EXTRACTED TEXT -
++++++++++
1.2 “Customer” means the person/s buying the Goods as specified in any invoice, document or order, and if there is more than one Customer is a reference to each Customer jointly and severally.
1.3 “Goods” means all Goods or services supplied by Grip Services to the Customer at the Customer’s request from time to time (where the context so permits the terms ‘Goods’ or ‘Services’ shall be interchangeable for the other).
1.4 “Price” means the Price payable for the Goods as agreed between ARV and the Customer in accordance with clause 5 below.
1.5 “Website” means www.gripservices.com.au including any subdomains therefore any other websites through which Grip Services makes its services available.
1.6 “Terms” means these Terms and Conditions for Credit which constitute the legally binding Agreement between Grip Services and the Customer for the provision of Grip Services’ Services.

2. Acceptance
2.1 The Customer is taken to have accepted and is immediately bound, jointly and severally, by these terms and conditions if the Customer places an order for or accepts delivery of the Goods from Grip Services.

3. Change in Control
3.1 The Customer shall give Grip Services fourteen (14) days prior written notice of any proposed change of ownership of the Customer and/or any other change in the Customer’s details (including but not limited to, changes in the Customer’s name, address, contact phone or fax number/s, or business practice). The Customer shall be liable for any loss incurred by Grip Services as a result of the Customer’s failure to comply with this clause.

4. Price and Payment
4.1 At Grip Services’ sole discretion the Price shall be either:
(a) as indicated on any invoice provided by Grip Services to the Customer;
(b) the Price as at the date of delivery of the Goods according to Grip Services’ current price list; or
(c) Grip Services’ quoted price (subject to clause 4.2) which will be valid for the period stated in the quotation or otherwise for a period of thirty (30) days.
4.2 Grip Services reserves the right to change the Price if a variation to Grip Services’ quotation is requested.
4.3 Grip Services may, in its absolute discretion, require the Customer pay a non-refundable deposit.
4.4 Time for payment for the Goods being of the essence, the Price will be payable by the Customer on the date/s determined by Grip Services, which may be:
(a) on delivery of the Goods;
(b) before delivery of the Goods;
(c) by way of instalments/progress payments in accordance with Grip Services’ payment schedule;
(d) thirty (30) days following the end of the month in which a statement is posted to the Customer’s address or address for notices;
(e) the date specified on any invoice or other form as being the date for payment; or
(f) failing any notice to the contrary, the date which is seven (7) days following the date of any invoice given to the Customer by Grip Services.
4.5 Payment may be made by cash, cheque, bank cheque, electronic/on-line banking or by any other method as agreed to between the Customer and Grip Services from time to time.
++++++++++
WHAT IS NEEDED -
Print the part of the terms excerpt between "3. Change in" and "thirty (30) days.", inclusive. The rows that come after the terms excerpt are unrelated material.

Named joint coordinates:
++++++++++
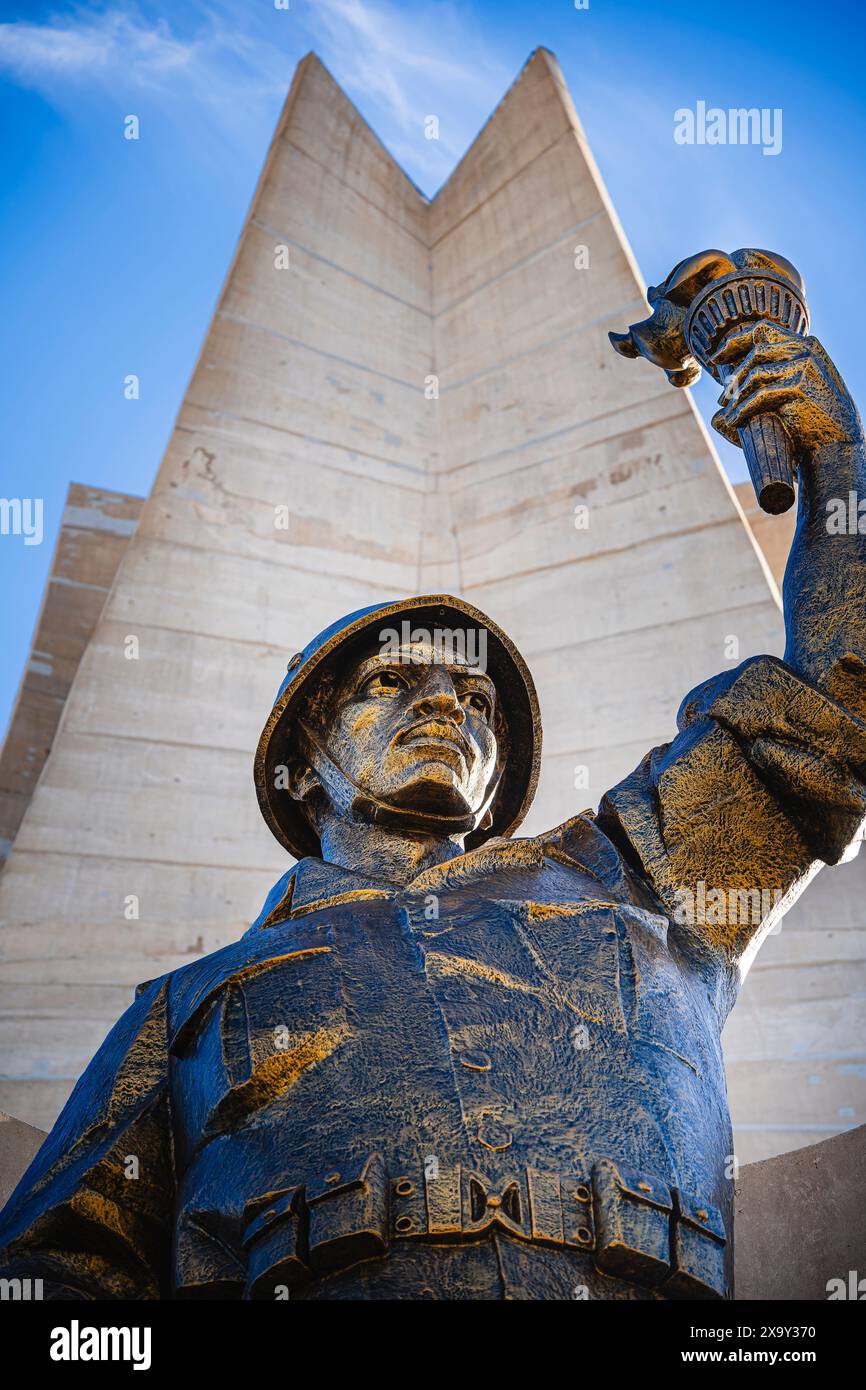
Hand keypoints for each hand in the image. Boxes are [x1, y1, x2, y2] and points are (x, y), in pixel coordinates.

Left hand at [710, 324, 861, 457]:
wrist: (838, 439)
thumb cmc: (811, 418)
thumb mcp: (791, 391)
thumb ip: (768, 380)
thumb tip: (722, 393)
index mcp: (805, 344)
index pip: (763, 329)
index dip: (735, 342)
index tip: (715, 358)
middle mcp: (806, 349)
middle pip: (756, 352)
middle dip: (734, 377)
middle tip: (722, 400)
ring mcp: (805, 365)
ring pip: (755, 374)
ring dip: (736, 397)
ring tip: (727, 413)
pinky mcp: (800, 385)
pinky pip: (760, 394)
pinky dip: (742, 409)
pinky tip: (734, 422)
++++++++++
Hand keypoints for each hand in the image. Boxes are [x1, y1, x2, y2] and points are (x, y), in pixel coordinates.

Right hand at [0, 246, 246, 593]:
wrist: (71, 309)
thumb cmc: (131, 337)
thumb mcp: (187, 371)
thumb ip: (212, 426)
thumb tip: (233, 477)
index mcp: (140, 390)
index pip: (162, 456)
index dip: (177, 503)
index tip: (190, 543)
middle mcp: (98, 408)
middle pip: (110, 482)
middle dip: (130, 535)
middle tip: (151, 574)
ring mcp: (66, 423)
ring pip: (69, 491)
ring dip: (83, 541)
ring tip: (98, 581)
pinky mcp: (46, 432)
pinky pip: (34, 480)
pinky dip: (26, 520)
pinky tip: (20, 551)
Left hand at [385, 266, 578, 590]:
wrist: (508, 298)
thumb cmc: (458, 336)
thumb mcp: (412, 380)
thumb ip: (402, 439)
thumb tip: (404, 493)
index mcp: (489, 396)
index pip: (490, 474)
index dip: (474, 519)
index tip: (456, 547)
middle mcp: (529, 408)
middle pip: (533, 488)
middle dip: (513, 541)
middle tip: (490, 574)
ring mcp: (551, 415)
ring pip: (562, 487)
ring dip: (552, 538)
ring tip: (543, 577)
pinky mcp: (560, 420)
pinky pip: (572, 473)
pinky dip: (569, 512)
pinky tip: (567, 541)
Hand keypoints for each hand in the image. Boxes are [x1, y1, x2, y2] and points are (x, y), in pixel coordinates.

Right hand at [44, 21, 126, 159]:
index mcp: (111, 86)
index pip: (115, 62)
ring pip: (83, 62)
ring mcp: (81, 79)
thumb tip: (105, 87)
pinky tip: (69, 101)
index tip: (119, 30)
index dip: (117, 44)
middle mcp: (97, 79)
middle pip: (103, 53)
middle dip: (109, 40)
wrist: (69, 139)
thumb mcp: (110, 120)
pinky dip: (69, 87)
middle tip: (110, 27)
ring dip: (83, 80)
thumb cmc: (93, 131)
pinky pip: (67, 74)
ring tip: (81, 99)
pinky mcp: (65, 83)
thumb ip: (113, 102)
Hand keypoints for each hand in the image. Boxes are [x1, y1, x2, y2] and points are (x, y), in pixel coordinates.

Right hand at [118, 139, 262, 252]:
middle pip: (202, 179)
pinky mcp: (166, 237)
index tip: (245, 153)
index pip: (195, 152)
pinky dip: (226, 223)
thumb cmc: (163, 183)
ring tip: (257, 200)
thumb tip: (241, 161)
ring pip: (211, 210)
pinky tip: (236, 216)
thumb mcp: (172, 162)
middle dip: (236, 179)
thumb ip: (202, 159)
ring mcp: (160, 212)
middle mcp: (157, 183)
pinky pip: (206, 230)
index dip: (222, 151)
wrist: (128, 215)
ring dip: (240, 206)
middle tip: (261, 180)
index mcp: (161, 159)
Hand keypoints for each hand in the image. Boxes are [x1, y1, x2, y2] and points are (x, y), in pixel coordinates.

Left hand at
++++++++++
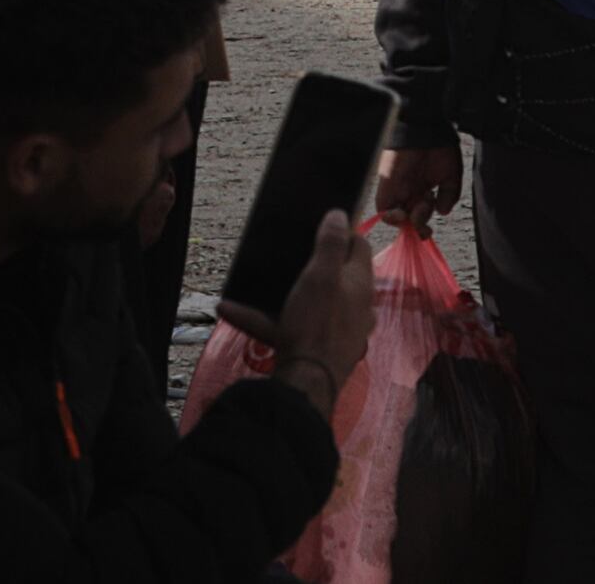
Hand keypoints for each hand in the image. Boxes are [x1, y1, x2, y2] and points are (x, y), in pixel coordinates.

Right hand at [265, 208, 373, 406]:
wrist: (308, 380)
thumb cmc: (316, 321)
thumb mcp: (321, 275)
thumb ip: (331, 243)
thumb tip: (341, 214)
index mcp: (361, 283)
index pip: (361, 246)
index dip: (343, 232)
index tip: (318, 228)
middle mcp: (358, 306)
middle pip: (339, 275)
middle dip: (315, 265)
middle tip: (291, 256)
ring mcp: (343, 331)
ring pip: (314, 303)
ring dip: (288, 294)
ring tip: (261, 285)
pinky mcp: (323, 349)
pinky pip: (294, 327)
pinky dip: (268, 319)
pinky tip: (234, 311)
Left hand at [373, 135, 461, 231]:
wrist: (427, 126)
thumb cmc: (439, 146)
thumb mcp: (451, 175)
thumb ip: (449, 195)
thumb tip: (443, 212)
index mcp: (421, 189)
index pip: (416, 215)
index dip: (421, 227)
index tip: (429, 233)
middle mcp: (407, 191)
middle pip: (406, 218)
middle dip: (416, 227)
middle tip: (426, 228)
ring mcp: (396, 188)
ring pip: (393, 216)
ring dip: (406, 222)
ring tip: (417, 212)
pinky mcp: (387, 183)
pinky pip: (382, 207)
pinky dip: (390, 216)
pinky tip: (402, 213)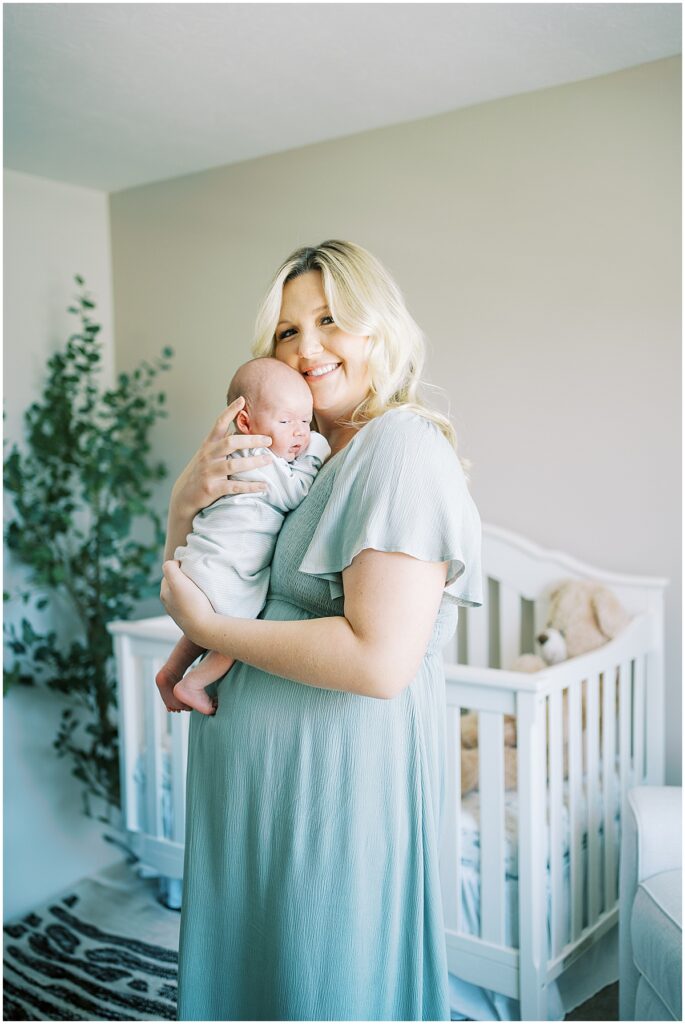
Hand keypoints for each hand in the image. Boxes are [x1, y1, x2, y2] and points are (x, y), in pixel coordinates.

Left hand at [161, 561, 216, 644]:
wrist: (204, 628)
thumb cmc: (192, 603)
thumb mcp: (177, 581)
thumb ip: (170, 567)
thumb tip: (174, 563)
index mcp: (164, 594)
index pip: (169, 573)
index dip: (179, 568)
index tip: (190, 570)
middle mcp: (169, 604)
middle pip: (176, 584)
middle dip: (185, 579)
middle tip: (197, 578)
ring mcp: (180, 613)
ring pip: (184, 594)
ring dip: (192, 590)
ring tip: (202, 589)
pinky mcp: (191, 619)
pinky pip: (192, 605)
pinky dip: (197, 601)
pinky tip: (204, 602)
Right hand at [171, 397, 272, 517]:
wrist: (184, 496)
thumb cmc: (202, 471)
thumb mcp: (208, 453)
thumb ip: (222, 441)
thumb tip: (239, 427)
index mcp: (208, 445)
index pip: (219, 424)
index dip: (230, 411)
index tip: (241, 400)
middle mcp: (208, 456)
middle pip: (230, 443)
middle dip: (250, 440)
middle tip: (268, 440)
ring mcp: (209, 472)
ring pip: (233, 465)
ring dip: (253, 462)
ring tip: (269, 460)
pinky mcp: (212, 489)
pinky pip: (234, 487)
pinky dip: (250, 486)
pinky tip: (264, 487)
++++++++++
EXERCISE RESPONSE -
3. Change in Control
3.1 The Customer shall give Grip Services fourteen (14) days prior written notice of any proposed change of ownership of the Customer and/or any other change in the Customer’s details (including but not limited to, changes in the Customer’s name, address, contact phone or fax number/s, or business practice). The Customer shall be liable for any loss incurred by Grip Services as a result of the Customer’s failure to comply with this clause.

4. Price and Payment
4.1 At Grip Services’ sole discretion the Price shall be either:
(a) as indicated on any invoice provided by Grip Services to the Customer;
(b) the Price as at the date of delivery of the Goods according to Grip Services’ current price list; or
(c) Grip Services’ quoted price (subject to clause 4.2) which will be valid for the period stated in the quotation or otherwise for a period of thirty (30) days.